Measurement And Analysis Of Laser Pulse

The ultrashort pulse has become an important research tool in chemistry, biology, physics, plasma physics and other fields, in which the ultrashort pulse is used as a very short period of time probe. More and more studies have shown that analysis of the optical pulse fine structure have been the key in many researches. In this thesis, we study measuring the long-pulse fine structure in the time domain. The main research results are listed below.There are a number of pulse measurements, such as auto-correlation, frequency-resolved optical gate, spectral phase-coherent direct electric field reconstruction and so on.

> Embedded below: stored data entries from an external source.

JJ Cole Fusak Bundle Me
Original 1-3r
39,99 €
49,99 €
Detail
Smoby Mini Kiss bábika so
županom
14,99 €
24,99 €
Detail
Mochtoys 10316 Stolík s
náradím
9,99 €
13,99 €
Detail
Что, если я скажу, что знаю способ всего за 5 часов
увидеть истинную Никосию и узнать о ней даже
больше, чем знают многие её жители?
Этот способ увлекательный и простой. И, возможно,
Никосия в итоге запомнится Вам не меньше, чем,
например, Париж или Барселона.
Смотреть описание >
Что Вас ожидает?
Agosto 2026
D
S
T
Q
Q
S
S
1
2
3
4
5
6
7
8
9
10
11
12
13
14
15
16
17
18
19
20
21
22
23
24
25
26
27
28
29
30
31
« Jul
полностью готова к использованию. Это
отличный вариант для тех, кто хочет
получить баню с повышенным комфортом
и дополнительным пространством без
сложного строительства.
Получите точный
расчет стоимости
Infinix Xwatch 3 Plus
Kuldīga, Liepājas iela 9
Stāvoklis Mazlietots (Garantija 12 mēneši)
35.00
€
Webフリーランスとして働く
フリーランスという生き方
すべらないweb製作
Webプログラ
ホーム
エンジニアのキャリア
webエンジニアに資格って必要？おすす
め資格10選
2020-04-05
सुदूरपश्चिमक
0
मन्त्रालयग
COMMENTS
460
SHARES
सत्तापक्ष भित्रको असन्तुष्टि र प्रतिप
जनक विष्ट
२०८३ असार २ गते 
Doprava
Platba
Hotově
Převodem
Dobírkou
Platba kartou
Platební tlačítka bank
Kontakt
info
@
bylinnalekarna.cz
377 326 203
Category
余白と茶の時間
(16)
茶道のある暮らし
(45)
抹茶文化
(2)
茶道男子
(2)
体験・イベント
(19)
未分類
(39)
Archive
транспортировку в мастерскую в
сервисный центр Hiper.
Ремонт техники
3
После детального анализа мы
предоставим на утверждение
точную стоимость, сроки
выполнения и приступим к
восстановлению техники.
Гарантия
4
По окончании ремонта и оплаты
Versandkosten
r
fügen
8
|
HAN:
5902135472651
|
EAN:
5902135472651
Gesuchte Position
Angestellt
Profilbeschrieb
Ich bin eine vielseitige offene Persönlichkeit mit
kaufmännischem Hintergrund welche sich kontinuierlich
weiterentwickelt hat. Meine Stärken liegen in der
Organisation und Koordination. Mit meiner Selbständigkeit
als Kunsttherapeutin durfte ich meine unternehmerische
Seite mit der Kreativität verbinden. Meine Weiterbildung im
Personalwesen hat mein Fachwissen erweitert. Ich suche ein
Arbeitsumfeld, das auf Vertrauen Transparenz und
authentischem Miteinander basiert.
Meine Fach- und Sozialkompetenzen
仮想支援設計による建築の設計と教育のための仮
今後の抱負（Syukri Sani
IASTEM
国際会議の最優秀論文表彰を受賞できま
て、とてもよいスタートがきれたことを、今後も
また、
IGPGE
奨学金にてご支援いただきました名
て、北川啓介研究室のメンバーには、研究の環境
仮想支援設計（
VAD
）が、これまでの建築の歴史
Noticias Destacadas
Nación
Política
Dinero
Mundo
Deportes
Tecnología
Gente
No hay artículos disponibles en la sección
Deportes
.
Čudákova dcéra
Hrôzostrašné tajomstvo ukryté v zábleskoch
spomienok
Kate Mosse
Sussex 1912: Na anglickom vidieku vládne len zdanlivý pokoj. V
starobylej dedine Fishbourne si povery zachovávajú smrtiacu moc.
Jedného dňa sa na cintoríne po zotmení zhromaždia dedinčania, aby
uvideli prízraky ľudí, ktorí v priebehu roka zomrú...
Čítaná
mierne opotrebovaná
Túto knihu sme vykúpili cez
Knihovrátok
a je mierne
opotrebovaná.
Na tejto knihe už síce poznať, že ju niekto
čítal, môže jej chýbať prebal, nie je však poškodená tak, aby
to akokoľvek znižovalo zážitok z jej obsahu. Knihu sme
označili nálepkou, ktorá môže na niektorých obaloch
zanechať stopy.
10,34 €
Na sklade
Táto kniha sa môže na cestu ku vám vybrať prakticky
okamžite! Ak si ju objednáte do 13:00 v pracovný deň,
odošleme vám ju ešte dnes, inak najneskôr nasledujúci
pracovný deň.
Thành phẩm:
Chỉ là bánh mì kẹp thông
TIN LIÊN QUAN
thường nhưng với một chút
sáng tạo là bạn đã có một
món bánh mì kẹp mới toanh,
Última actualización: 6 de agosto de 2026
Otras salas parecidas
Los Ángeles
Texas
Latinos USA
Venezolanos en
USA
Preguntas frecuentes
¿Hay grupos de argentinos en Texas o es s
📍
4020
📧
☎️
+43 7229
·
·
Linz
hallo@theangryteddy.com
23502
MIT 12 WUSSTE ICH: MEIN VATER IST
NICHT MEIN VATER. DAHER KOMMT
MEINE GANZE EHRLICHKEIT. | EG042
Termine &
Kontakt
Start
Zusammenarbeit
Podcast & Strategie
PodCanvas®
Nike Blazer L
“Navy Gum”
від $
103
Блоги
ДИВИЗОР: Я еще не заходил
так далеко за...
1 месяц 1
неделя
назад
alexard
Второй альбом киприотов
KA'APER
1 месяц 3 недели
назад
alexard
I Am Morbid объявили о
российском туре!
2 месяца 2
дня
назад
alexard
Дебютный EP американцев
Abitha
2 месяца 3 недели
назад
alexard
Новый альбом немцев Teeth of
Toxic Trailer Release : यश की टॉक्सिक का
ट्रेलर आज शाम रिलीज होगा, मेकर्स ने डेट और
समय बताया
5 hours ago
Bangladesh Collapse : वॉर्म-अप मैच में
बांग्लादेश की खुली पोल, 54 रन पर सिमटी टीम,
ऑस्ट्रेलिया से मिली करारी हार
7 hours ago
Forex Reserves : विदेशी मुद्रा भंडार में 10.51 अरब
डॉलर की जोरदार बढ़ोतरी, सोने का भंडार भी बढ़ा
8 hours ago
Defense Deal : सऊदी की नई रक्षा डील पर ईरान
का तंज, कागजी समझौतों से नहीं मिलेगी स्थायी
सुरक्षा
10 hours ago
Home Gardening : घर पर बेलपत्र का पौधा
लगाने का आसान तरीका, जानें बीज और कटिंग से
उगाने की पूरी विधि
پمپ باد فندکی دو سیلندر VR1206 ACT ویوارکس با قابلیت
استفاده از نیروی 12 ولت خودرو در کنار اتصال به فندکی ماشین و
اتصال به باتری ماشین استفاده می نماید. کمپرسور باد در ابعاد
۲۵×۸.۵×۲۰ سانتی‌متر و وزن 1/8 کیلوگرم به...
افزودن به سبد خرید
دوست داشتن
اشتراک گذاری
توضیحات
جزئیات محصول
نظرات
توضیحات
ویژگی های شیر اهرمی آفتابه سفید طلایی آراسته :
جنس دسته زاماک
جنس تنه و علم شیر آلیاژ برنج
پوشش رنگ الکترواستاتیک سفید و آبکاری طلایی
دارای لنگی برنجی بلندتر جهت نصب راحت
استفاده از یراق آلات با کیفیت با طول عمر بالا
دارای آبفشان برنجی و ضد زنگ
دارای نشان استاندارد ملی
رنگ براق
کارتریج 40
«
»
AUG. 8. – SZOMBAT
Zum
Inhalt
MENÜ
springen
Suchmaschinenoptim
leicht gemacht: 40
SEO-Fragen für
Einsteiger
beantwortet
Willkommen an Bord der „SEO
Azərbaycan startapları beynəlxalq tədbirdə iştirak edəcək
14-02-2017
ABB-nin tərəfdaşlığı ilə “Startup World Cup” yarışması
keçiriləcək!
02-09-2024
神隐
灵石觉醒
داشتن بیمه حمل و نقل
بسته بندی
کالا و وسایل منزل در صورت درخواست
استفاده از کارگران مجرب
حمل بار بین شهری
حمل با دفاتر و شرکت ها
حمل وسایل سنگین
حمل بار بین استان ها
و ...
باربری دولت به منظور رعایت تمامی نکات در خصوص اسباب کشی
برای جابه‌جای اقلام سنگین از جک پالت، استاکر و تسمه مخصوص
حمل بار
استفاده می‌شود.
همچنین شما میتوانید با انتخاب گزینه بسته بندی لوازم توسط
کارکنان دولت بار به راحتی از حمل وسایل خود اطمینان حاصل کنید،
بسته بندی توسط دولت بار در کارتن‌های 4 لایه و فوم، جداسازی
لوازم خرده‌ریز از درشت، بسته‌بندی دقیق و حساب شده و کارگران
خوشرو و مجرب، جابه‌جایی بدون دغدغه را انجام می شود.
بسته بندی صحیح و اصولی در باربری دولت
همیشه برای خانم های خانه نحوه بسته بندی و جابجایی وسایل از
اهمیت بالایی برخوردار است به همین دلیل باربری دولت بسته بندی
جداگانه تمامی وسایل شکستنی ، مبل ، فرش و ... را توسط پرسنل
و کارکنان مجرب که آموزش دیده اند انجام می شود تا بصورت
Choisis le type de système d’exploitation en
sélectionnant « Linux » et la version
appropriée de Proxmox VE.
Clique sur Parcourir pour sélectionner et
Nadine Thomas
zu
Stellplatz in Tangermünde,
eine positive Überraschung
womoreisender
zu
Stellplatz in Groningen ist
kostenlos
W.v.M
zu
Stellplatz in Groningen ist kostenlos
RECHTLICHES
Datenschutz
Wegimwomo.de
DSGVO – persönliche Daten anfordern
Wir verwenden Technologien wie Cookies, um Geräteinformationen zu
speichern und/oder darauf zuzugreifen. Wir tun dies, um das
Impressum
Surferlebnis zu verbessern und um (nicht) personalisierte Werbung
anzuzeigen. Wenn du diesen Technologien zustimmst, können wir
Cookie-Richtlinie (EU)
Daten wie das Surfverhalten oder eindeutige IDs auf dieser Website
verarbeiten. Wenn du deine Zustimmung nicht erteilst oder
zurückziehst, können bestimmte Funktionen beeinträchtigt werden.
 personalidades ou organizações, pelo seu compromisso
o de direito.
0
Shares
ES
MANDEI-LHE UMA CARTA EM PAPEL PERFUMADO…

The auto-correlation can't measure the pulse fine structure in the time domain, although the following two methods can measure pulse intensity and phase characteristics and can accurately measure ultrashort pulse shape. Above two methods of experimental operation are too complicated with difficult process operation.A method of measuring the long-pulse fine structure in the time domain based on synchronized ultrashort pulse is proposed, compared to current measurements that is simple, convenient and high precision measurement, and the synchronized ultrashort pulse is used as the probe signal. Cross-correlation signal is then generated in the nonlinear crystal by nonlinear sum-frequency interaction between the probe pulse and the long pulse. Not only it may measure the long-pulse width, but also can measure the long-pulse fine structure in the time domain. The fine structure of a picosecond Nd:YLF laser pulse is obtained by a synchronized femtosecond pulse experimentally. The effect of group velocity mismatch to measurement results is also discussed finally, and experimental results show the feasibility and correctness. We also built a experiment with the autocorrelator FR-103XL, and measure the 800nm femtosecond pulse width that generated from Nd:YAG LASER. The measurement issued is 115.6fs, which is consistent with the actual width.